> _SOURCE TEXT_
Merge two or more lists with given order of merging

Question

On start I have 2 lists and 1 list that says in what order I should merge those two lists. For example I have first list equal to [a, b, c] and second list equal to [d, e] and 'merging' list equal to [0, 1, 0, 0, 1].

That means: to make merged list first I need to take element from first list, then second, then first, then first, then second... And I end up with [a, d, b, c, e]. To solve this I just used for loop and two "pointers", but I was wondering if I can do this task more pythonic... I tried to find some functions that could help me, but no real result.

Answer 1

You could create iterators from those lists, loop through the ordering list, and call next on one of the iterators:

i1 = iter(['a', 'b', 'c'])
i2 = iter(['d', 'e'])
# Select the iterator to advance: `i2` if `x` == 1, `i1` otherwise
print([next(i2 if x else i1) for x in [0, 1, 0, 0, 1]]) # ['a', 'd', 'b', 'c', 'e']

It's possible to generalize this solution to any number of lists as shown below

def ordered_merge(lists, selector):
    its = [iter(l) for l in lists]
    for i in selector:
        yield next(its[i])

In [4]: list(ordered_merge([[3, 4], [1, 5], [2, 6]], [1, 2, 0, 0, 1, 2]))
Out[4]: [1, 2, 3, 4, 5, 6]

If the ordering list contains strings, floats, or any other objects that can't be used as list indexes, use a dictionary:

def ordered_merge(mapping, selector):
    its = {k: iter(v) for k, v in mapping.items()}
    for i in selector:
        yield next(its[i])

In [6]: mapping = {'A': [3, 4], 'B': [1, 5], 'C': [2, 6]}

In [7]: list(ordered_merge(mapping, ['B', 'C', 'A', 'A', 'B', 'C']))
Out[7]: [1, 2, 3, 4, 5, 6]

Of course, you can use integers as dictionary keys as well.

> _DATA PROVIDED_
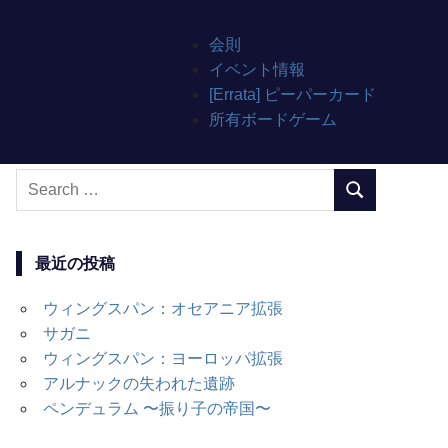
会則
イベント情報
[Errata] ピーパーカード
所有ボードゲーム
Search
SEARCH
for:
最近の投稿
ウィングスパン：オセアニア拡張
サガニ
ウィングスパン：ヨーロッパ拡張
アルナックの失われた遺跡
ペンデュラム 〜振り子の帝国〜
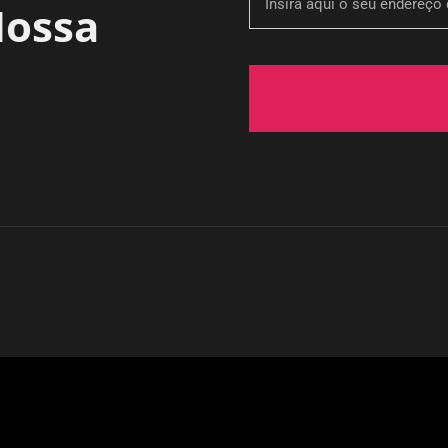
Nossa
--
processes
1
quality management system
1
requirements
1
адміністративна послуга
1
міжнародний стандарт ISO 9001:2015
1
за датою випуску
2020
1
* * *
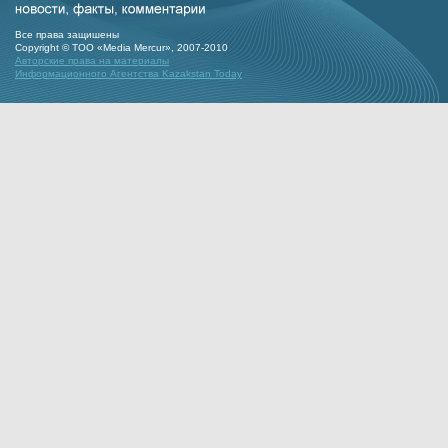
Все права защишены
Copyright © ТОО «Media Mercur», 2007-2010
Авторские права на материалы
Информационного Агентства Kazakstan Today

> _WHAT YOU NEED TO DO_
A) According to the list-merging thread, what should be used when the ordering list contains strings, floats, or other objects that cannot serve as list indexes?
B) Reproduce word for word the part of the list-merging thread that opens with the words containing "i2 = iter(['d', 'e'])" and closes with "2, 0, 0, 1, 2]))".
The records bear no relation to the list-merging thread.

> _SOLVED TASKS_
A) A dictionary.

B)
i2 = iter(['d', 'e'])
# Select the iterator to advance: `i2` if `x` == 1, `i1` otherwise
print([next(i2 if x else i1) for x in [0, 1, 0, 0, 1]]) # ['a', 'd', 'b', 'c', 'e']

It's possible to generalize this solution to any number of lists as shown below

def ordered_merge(lists, selector):
    its = [iter(l) for l in lists]
    for i in selector:
        yield next(its[i])

In [4]: list(ordered_merge([[3, 4], [1, 5], [2, 6]], [1, 2, 0, 0, 1, 2]))